YOUR OBJECTIVE: Locate every line in the listing below that contains the word "Kamerat", and copy each of those lines.

■ ■ ■

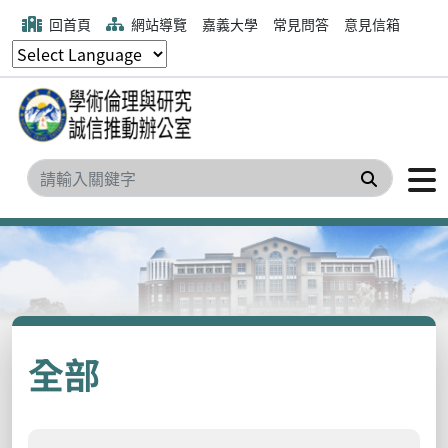
回首頁
網站導覽
嘉義大學
常見問答
意見信箱
搜尋
全部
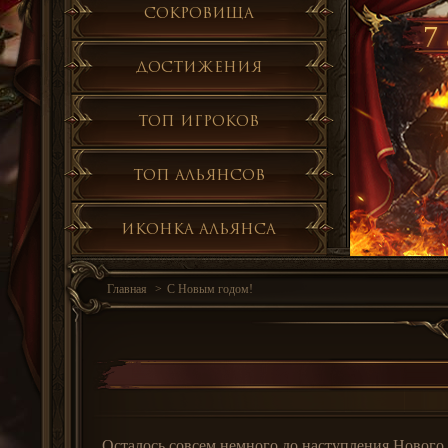
Сокровища
7 
Достижения
Топ игроков
Топ альянсов
Иконка альянса
Главная
С Новым годом!
Осталось совсем немного до наступления Нового 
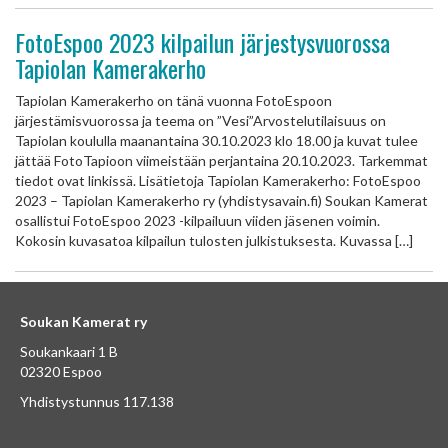
FotoEspoo 2023 kilpailun järjestysvuorossa
Tapiolan Kamerakerho
Tapiolan Kamerakerho on tänä vuonna FotoEspoon
järjestämisvuorossa ja teema on ”Vesi”Arvostelutilaisuus on
Tapiolan koululla maanantaina 30.10.2023 klo 18.00 ja kuvat tulee
jättää FotoTapioon viimeistään perjantaina 20.10.2023. Tarkemmat
tiedot ovat linkissä. Lisätietoja Tapiolan Kamerakerho: FotoEspoo
2023 – Tapiolan Kamerakerho ry (yhdistysavain.fi) Soukan Kamerat
osallistui FotoEspoo 2023 -kilpailuun viiden jäsenen voimin.
Kokosin kuvasatoa kilpailun tulosten julkistuksesta. Kuvassa […]
Soukan Kamerat ry
Soukankaari 1 B
02320 Espoo
Yhdistystunnus 117.138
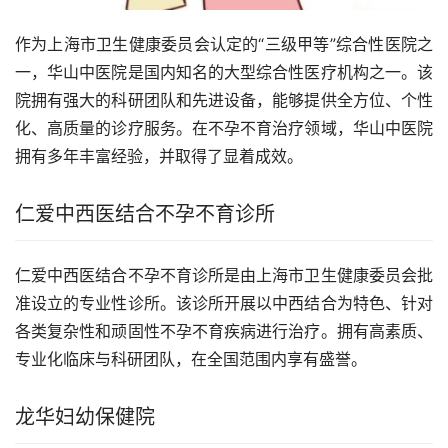
作为上海市卫生健康委员会认定的“三级甲等”综合性医院之
一，华山中医院是国内知名的大型综合性医疗机构之一。该
院拥有强大的科研团队和先进设备，能够提供全方位、个性
化、高质量的诊疗服务。在不孕不育治疗领域，华山中医院
拥有多年丰富经验，并取得了显着成效。
仁爱中西医结合不孕不育诊所
仁爱中西医结合不孕不育诊所是由上海市卫生健康委员会批
准设立的专业性诊所。该诊所开展以中西结合为特色、针对
各类复杂性和顽固性不孕不育疾病进行治疗。拥有高素质、
专业化临床与科研团队，在全国范围内享有盛誉。
龙华妇幼保健院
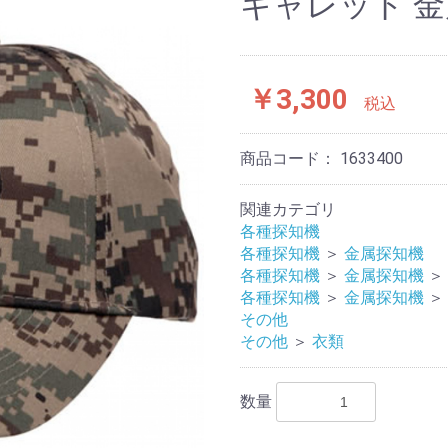
ギャレット 金属
￥3,300
税込
商品コード：
1633400
関連カテゴリ
各種探知機
各種探知機
＞
金属探知機
各種探知機
＞
金属探知機
＞
各種探知機
＞
金属探知機
＞
その他
その他
＞
衣類
数量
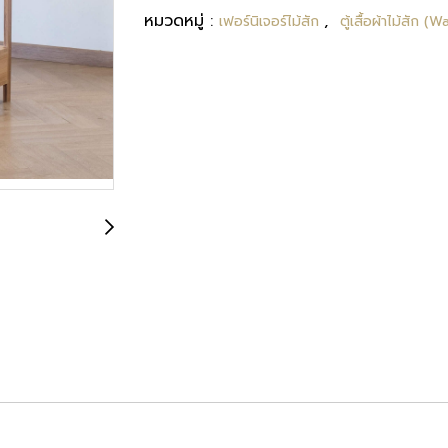
หมวดหมู่ :
,
เฟอร์นิเจอร์ไม้สัก
ตู้เสื้อผ้าไม้สัก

■ ■ ■

OUTPUT OF THE EXERCISE:
2023 – Tapiolan Kamerakerho ry (yhdistysavain.fi) Soukan Kamerat
Soukan Kamerat ry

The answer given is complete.